L’annonce de la candidature de Bouteflika a été une surprise pour certains vu son état de santé qui se détériore et qui ne lui permet pas de vivre normalement alors que dire de la gestion des affaires de l’Etat. Le DRS fera tout pour empêcher l’élection de Bouteflika. La candidature de ce dernier est utilisée pour fermer les élections et écarter des candidats potentiels, d’une part, et de donner l’impression que ce scrutin va être propre du fait des tensions, au sommet du pouvoir, donnant ainsi l’impression qu’il ne pourrait y avoir de fraude. Donc, une bonne opération de marketing politique destinée à la consommation internationale.
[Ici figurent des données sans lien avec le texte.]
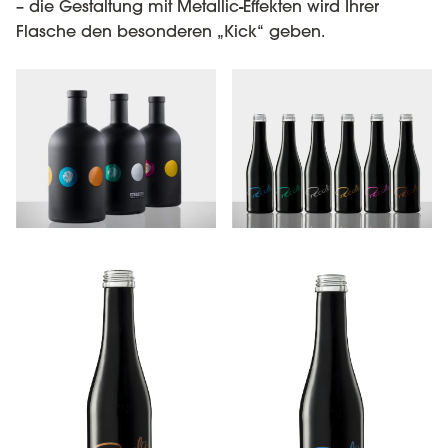
– die Gestaltung mit Metallic-Effekten wird Ihrer
Flasche den besonderen „Kick“ geben.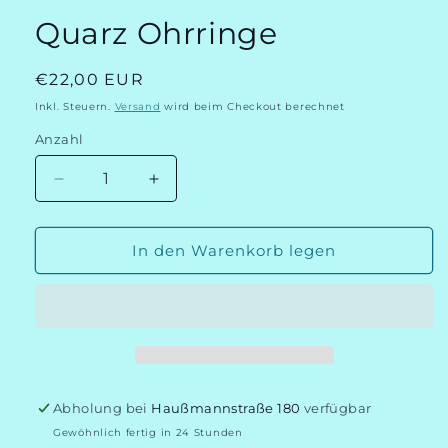
Quarz Ohrringe
Normaler
€22,00 EUR
Preis
Inkl. Steuern.
Versand
wird beim Checkout berechnet
Anzahl
Verringere
Erhöhe
die
die
Menge
Menge
für
für
In den Warenkorb legen
Quarz
Quarz
Ohrringe
Ohrringe
Abholung bei
Haußmannstraße 180
verfügbar
Gewöhnlich fertig in 24 Stunden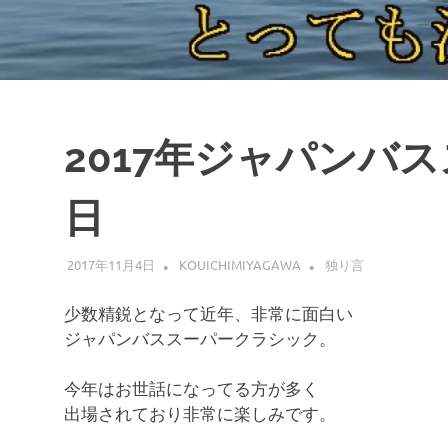
2017年ジャパンバ
日
2017年11月4日
KOUICHIMIYAGAWA
独り言
少数精鋭となって近年、非常に面白い
ジャパンバススーパークラシック。
今年はお世話になってる方が多く
出場されており非常に楽しみです。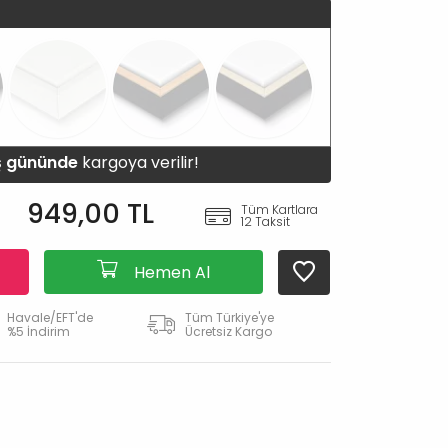
iş gününde
kargoya verilir!
949,00 TL
Tüm Kartlara
12 Taksit
Hemen Al
Havale/EFT'de
Tüm Türkiye'ye
%5 İndirim
Ücretsiz Kargo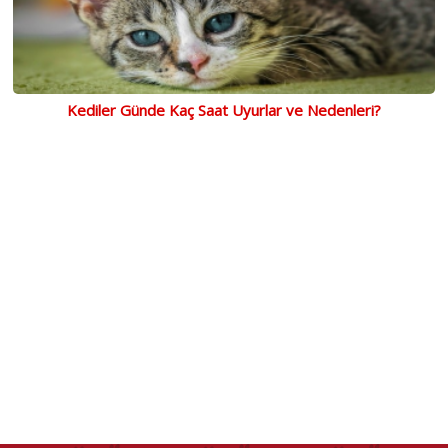
Kediler Günde Kaç Saat Uyurlar ve Nedenleri?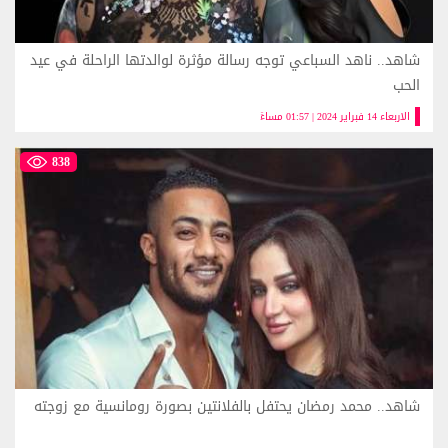
شاهد.. ناهد السباعي توجه رسالة مؤثرة لوالدتها الراحلة في عيد
الحب
الاربعاء 14 فبراير 2024 | 01:57 مساءً
838
شاهد.. محمد رمضان يحتفل بالفلانتين بصورة رومانسية مع زوجته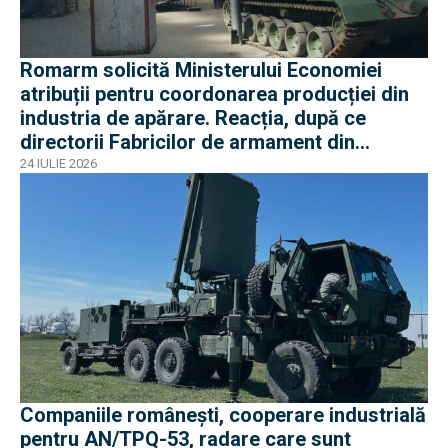
Romarm solicită Ministerului Economiei
atribuții pentru coordonarea producției din
industria de apărare. Reacția, după ce
directorii Fabricilor de armament din
București și Plopeni au fost reținuți de DNA
24 IULIE 2026
Companiile românești, cooperare industrială
pentru AN/TPQ-53, radare care sunt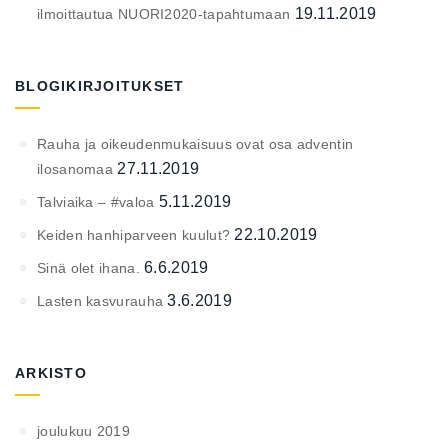
19.11.2019
ilmoittautua NUORI2020-tapahtumaan
BLOGIKIRJOITUKSET
Rauha ja oikeudenmukaisuus ovat osa adventin
27.11.2019
ilosanomaa
5.11.2019
Talviaika – #valoa
22.10.2019
Keiden hanhiparveen kuulut?
6.6.2019
Sinä olet ihana.
3.6.2019
Lasten kasvurauha
ARKISTO
joulukuu 2019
Le DRS a d’ores et déjà commencé à activer ses réseaux pour provoquer un semblant de soulèvement populaire contre le 4e mandat pour justifier la prochaine défaite de son ancien dauphin : Bouteflika. Les derniers rassemblements contre le 4emandat ne sont que des mises en scène orchestrées par le DRS. Comme preuve, les initiateurs comme les participants, ne sont pas contre les élections. Leur initiative est une prise de position contre le président-candidat donc contre un clan mais sans appeler au boycott de cette présidentielle de la honte. 
De ce fait, il y a un parti pris pour un autre clan donc pour un autre candidat. Lequel ? À eux d’avoir le courage politique d’assumer leur soutien pour Ben Flis ou un autre. Eh oui, Ben Flis est le candidat du DRS selon le FFS. Ceux et celles qui manifestent contre le 4e mandat donc pour la participation aux élections de la honte, n’ont pas levé le petit doigt quand Bouteflika et ses parrains du DRS, car le système ne peut être réduit à la seule personne de Abdelkader Mali, assassinaient les jeunes kabyles en 2001. 
La Kabylie a été réprimée par tous les présidents algériens, par tous les pouvoirs successifs qui partagent le caractère arabo-islamique de l’Algérie dont l’anti-kabylisme est le carburant idéologique. La Kabylie a rejeté Bouteflika et ses prédécesseurs, depuis 1962. Elle n’a pas attendu 2014 pour l’assumer. 
La Kabylie n’a pas à choisir son bourreau parmi les deux clans qui s’entendent toujours à son détriment, qui s’unissent contre elle pour trouver des compromis afin de permettre au système de se stabiliser.

Quant au choix entre Bouteflika et un autre candidat, ça relève vraiment de l’immaturité et de l’amateurisme politique car cela sous-entend que dans le régime il y a les bons et les mauvais. Le régime algérien est démoniaque à l’image des démons qui l’incarnent. On ne choisit pas entre la peste et le choléra. Une Kabylie qui participe sous prétexte de choisir le moins mauvais parmi ses bourreaux est une Kabylie normalisée et qui signera son arrêt de mort du fait qu’elle reconnaîtra le régime qui ne jure que par sa disparition et elle servira de caution démocratique à son oppresseur pour mieux la réprimer. 
Puisqu’il s’agit de maturité et de ruse politique, alors le système sera encore plus fragile et plus facile à abattre avec un Bouteflika moribond, ce qui va attiser les luttes pour sa succession, qu’avec un autre président qui va lui permettre de se régénérer, de se ressourcer, de se doter d’une « légitimité » populaire qui lui assurera la stabilité et la cohésion donc la pérennité.

Quelle que soit l’issue de l’élection présidentielle avec une participation populaire consistante, le seul vainqueur sera le système. Car l’enjeu principal de ce scrutin de la honte est le taux de participation et non pas le résultat car tout est déjà décidé. La Kabylie ira toujours dans le sens de sa libération. Elle rejettera ces élections comme ses résultats. Elle se soustraira à cette lutte des clans et elle ne sera victorieuse que le jour où elle arrachera son droit à l’autodétermination pour fonder son propre état. Tout le reste est littérature.

Bravo au MAK qui a des positions claires et précises.